Dr. Poisson recruited patients into the B-06 clinical trial, and the overall B-06 trial director was Dr. Bernard Fisher of the University of Pittsburgh. As these two researchers separately faced battles both in the public eye and in front of a Congressional subcommittee on Oversight and Investigations, the quality and classification of their personae, or their actual and perceived characters, influenced the public perception of their scientific integrity.

In such cases, Keränen argues, the quality of an individual’s persona can greatly influence the reaction to the person’s message. Throughout the events of Datagate, there appeared to be a focus on the persona of each researcher, rather than a discussion concerning the ethics and design of clinical trials. In examining Datagate, the reader is led through the varying personae of Dr. Poisson and Dr. Fisher, in addition to the other major figures in this drama: John Dingell, the congressman who was the head of the House Subcommittee hearings, and the patients involved in the B-06 trials.

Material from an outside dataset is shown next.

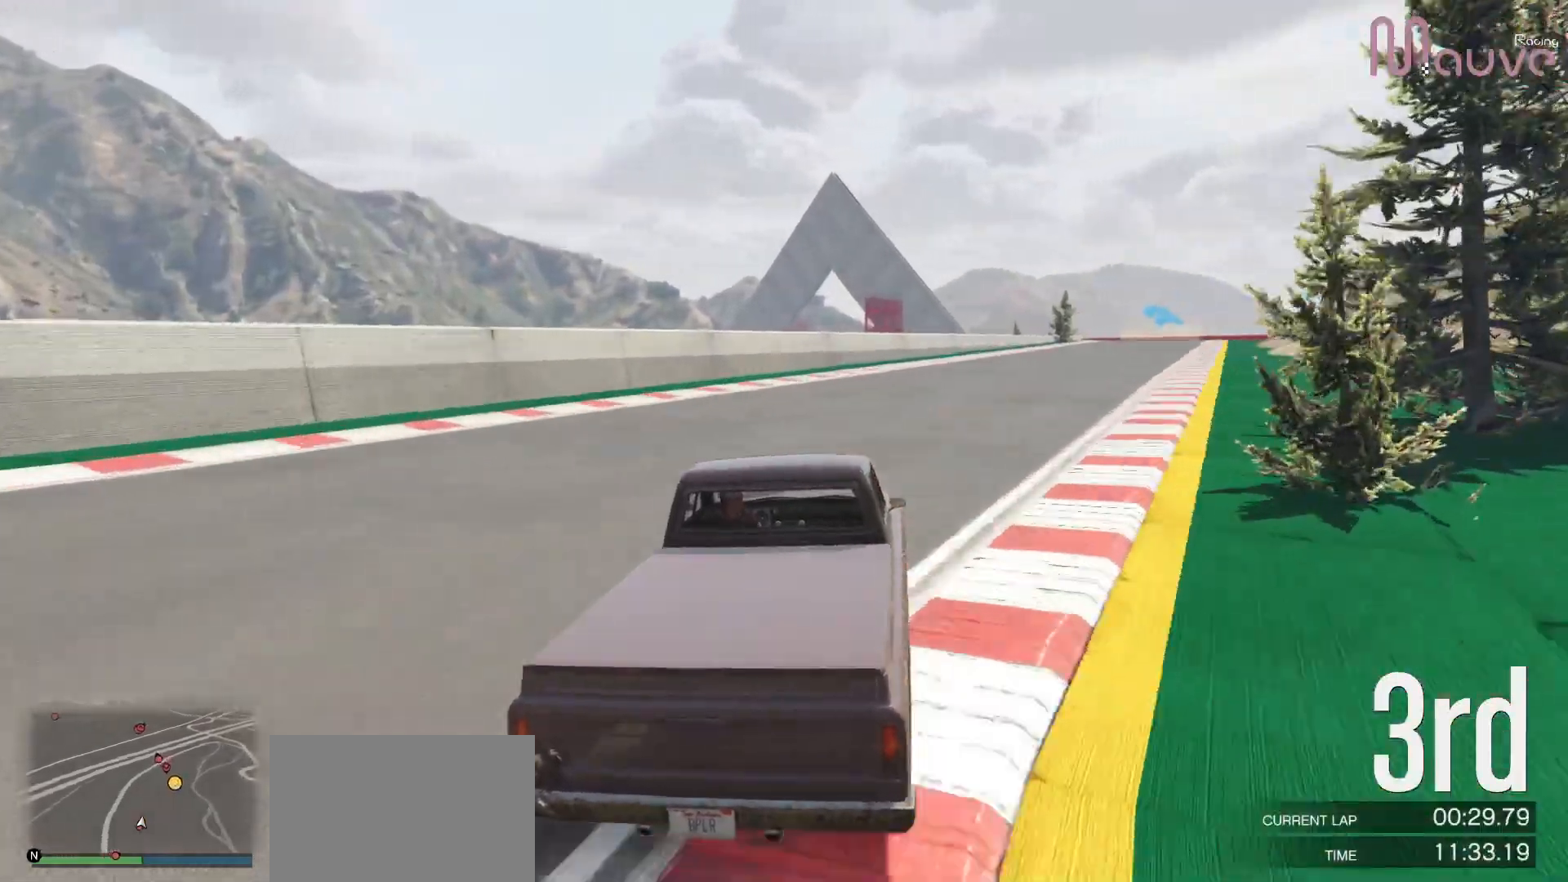
{"buttons": ["R2"], "left_stick": "center", "right_stick": "center", "events": [[150, "left_stick", "center"], [233, "left_stick", "down-right"], [433, "left_stick", "center"]]}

This latter group is of particular importance because of their reaction to the news of Dr. Poisson’s data falsification. A general concern persisted in these former patients, who wondered if they received the best treatment, despite the finding by multiple groups that the B-06 trial conclusions were unchanged.

By deconstructing the persona of the scientific and nonscientific characters and their reactions, Keränen builds a thoughtful text that invokes questions concerning the ethics and current structuring of the clinical trial system. The reader will appreciate her careful and structured handling of the events, the characters, and the ethics surrounding Datagate.